> PROBLEM TO WORK ON
Tally the lines below that hold the string "versions", and report the tally by itself.

▶

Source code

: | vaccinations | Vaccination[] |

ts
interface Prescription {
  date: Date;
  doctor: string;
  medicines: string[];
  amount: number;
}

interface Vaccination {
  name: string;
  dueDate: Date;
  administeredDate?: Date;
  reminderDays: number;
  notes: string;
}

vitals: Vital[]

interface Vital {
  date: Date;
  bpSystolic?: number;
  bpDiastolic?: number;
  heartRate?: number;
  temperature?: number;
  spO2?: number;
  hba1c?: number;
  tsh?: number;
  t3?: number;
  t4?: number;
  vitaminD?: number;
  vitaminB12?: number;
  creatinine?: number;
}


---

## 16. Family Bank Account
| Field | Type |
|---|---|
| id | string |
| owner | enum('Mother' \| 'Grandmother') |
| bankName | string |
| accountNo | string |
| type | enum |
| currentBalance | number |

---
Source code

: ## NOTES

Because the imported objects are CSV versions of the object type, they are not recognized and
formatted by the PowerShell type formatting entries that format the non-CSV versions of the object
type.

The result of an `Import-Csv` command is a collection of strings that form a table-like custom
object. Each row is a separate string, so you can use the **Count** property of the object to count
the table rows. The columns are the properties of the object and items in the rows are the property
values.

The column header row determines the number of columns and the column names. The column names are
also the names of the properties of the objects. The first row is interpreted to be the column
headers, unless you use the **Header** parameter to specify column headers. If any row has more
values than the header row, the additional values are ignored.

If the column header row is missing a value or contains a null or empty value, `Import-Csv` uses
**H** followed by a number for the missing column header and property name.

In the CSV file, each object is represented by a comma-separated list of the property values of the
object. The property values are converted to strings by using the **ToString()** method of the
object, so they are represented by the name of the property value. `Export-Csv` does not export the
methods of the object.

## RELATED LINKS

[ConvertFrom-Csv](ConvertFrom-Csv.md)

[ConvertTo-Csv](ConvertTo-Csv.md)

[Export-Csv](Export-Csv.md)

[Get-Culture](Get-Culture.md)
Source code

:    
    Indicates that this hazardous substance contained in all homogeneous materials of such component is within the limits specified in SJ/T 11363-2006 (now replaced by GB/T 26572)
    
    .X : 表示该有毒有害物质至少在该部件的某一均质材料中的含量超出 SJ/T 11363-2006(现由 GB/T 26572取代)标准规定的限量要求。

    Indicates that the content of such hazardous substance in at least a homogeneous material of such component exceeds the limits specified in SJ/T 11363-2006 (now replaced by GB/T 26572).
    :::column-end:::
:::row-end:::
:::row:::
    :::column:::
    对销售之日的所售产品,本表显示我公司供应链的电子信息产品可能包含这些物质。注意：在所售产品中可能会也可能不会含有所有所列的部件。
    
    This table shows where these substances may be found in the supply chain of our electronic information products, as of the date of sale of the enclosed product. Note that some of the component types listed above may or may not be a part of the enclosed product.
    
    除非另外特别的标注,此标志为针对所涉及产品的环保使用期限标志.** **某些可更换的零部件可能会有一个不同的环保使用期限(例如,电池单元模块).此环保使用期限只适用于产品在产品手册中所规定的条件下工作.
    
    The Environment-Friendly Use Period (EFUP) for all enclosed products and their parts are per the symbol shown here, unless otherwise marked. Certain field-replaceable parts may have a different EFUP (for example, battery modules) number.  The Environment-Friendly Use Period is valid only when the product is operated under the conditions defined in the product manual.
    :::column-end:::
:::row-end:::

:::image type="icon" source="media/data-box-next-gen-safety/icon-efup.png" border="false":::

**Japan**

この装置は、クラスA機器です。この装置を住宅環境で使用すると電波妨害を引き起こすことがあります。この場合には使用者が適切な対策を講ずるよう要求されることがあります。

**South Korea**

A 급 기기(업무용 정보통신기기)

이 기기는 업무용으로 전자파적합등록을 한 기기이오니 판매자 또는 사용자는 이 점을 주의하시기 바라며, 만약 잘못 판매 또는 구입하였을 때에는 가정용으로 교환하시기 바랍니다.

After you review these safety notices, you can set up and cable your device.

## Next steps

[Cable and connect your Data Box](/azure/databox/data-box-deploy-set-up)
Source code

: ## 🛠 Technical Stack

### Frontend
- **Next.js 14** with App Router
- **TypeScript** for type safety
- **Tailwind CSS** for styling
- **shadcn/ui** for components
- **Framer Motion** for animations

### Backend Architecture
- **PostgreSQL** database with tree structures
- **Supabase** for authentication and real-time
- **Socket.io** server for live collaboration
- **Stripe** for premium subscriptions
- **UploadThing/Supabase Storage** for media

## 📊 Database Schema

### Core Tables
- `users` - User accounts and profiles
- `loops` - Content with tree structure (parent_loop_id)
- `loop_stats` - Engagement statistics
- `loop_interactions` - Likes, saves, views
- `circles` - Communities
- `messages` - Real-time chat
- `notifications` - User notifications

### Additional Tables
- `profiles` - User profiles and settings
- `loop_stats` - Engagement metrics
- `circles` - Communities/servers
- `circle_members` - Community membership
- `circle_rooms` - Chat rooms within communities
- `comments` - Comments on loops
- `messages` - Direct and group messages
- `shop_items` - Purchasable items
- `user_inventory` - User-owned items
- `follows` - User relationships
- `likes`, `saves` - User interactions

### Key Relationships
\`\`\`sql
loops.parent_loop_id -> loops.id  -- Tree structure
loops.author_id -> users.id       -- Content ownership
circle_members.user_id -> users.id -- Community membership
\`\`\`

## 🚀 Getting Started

◀

> FINAL ANSWER
2